Take the case of Plum Goodness. Along with entering the hair and skincare markets, it is also moving into men’s grooming and makeup products. According to Shankar Prasad, Founder of Plum Goodness, “We have practically increased our product selection in the last two years and need offline locations to display our extensive assortment to the consumers.”
Bombay Shaving Company also intends to use its locations to give customers a unique experience and enable same-day delivery. These companies claim that offering an experience and showcasing products in a physical setting will help them reach out to their demographic target – millennial men – who are not yet a well-developed cohort of clients.
Fintech firms providing BNPL cards to promote usage at offline stores
To encourage usage in the offline mode, fintech lenders in the buy now pay later (BNPL) industry are now issuing real cards to customers. BNPL cards, essentially prepaid payment instruments (PPIs) carrying a credit line, are being distributed by PayU Finance, Slice, and Uni Cards in collaboration with banks.
Regulationsconducive to encouraging partnerships between fintech companies, conventional banks, and non-banking financial firms (NBFCs) are increasingly being implemented. This is leading modern lenders to collaborate with their more strictly regulated competitors to expand the market.
Edtech unicorn opening offline centers
Hybrid coaching is bringing parents, students, investors, and edtech startups together, as the coronavirus pandemic recedes, paving the way for the best of both worlds.
The edtech sector is in a flux, after witnessing a boom during the pandemic years when education largely went online.
As schools and institutions reopen with the pandemic subsiding, it has created an existential crisis for edtech companies. Online classes, while a necessity during lockdowns, were never believed to be very conducive to the educational growth of children, in terms of motivation and engagement. Now as offline classes resume, parents are ditching the online format in droves and not choosing to renew their subscriptions. This has created a serious cash crunch for edtech companies, resulting in delayed refunds.
Confronted with the new reality, edtech startups are forced to restructure their business models, open online centers and lay off employees. Many of these businesses were founded during the pandemic. Lured by the prospect of online education, they prioritized expansion over stability. But now, with offline classes returning, the edtech industry is realizing the importance of adopting a holistic approach to business.
To draw in as many students as possible, some of the biggest names in edtech are providing steep discounts on their courses. All edtech startups, from the most valuable unicorns in India to up-and-coming ones, have launched offline centers. Some of these are BYJU’S, Unacademy, Vedantu, and Physicswallah.

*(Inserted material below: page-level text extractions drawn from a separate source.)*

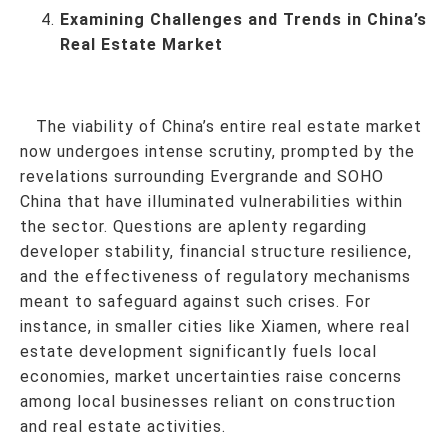
Examining Challenges and Trends in China’s
Real Estate Market
The viability of China’s entire real estate market
now undergoes intense scrutiny, prompted by the
revelations surrounding Evergrande and SOHO
China that have illuminated vulnerabilities within
the sector. Questions are aplenty regarding
developer stability, financial structure resilience,
and the effectiveness of regulatory mechanisms
meant to safeguard against such crises. For
instance, in smaller cities like Xiamen, where real
estate development significantly fuels local
economies, market uncertainties raise concerns
among local businesses reliant on construction
and real estate activities.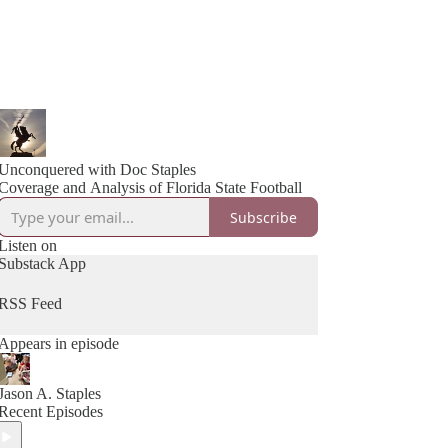
Unconquered with Doc Staples
Coverage and Analysis of Florida State Football
Subscribe
Listen on
Substack App
RSS Feed
Appears in episode
Jason A. Staples
Recent Episodes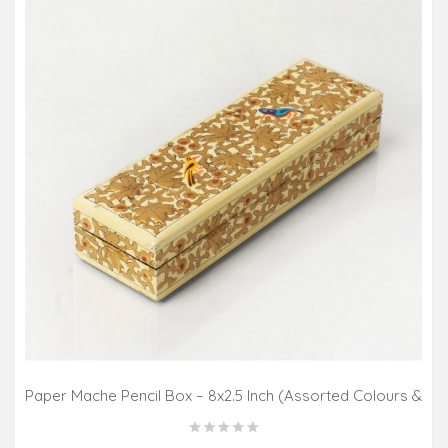
Paper Mache Pencil Box – 8x2.5 Inch (Assorted Colours &
Design)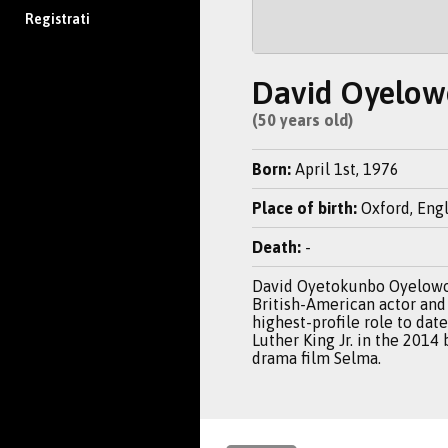
Registrati
David Oyelow
(50 years old)
Born:
April 1st, 1976
Place of birth:
Oxford, Eng
Death:
-
David Oyetokunbo Oyelowo
British-American actor and
highest-profile role to dat
Luther King Jr. in the 2014
drama film Selma.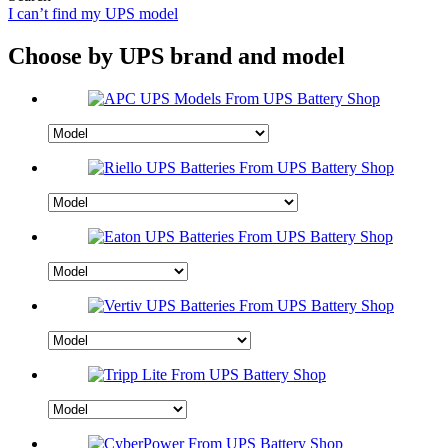
I can’t find my UPS model
Choose by UPS brand and model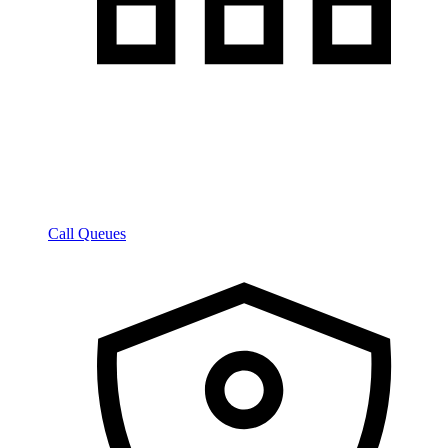
Call Queues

Edtech startups are also in a fray to attract the best teachers in their bid to pull the student crowd. They are poaching some of the top educators from Kota, the coaching hub of India, by offering some of the best facilities. Unacademy’scenters, for instance, are equipped with a multipurpose cafe, a sizable library, question-answering areas, as well as numerous classrooms and functional zones.
If companies really want to have a presence, they need to build a physical brand which people can see and interact with. Companies today would prefer not to be present as a marketplace brand only since the space is bustling with numerous participants. While online operations may continue to rake in revenues, companies need to buttress these by building offline presence. Adopting an omnichannel approach is the next logical step to grow the brand.
In other words, it is time to go phygital.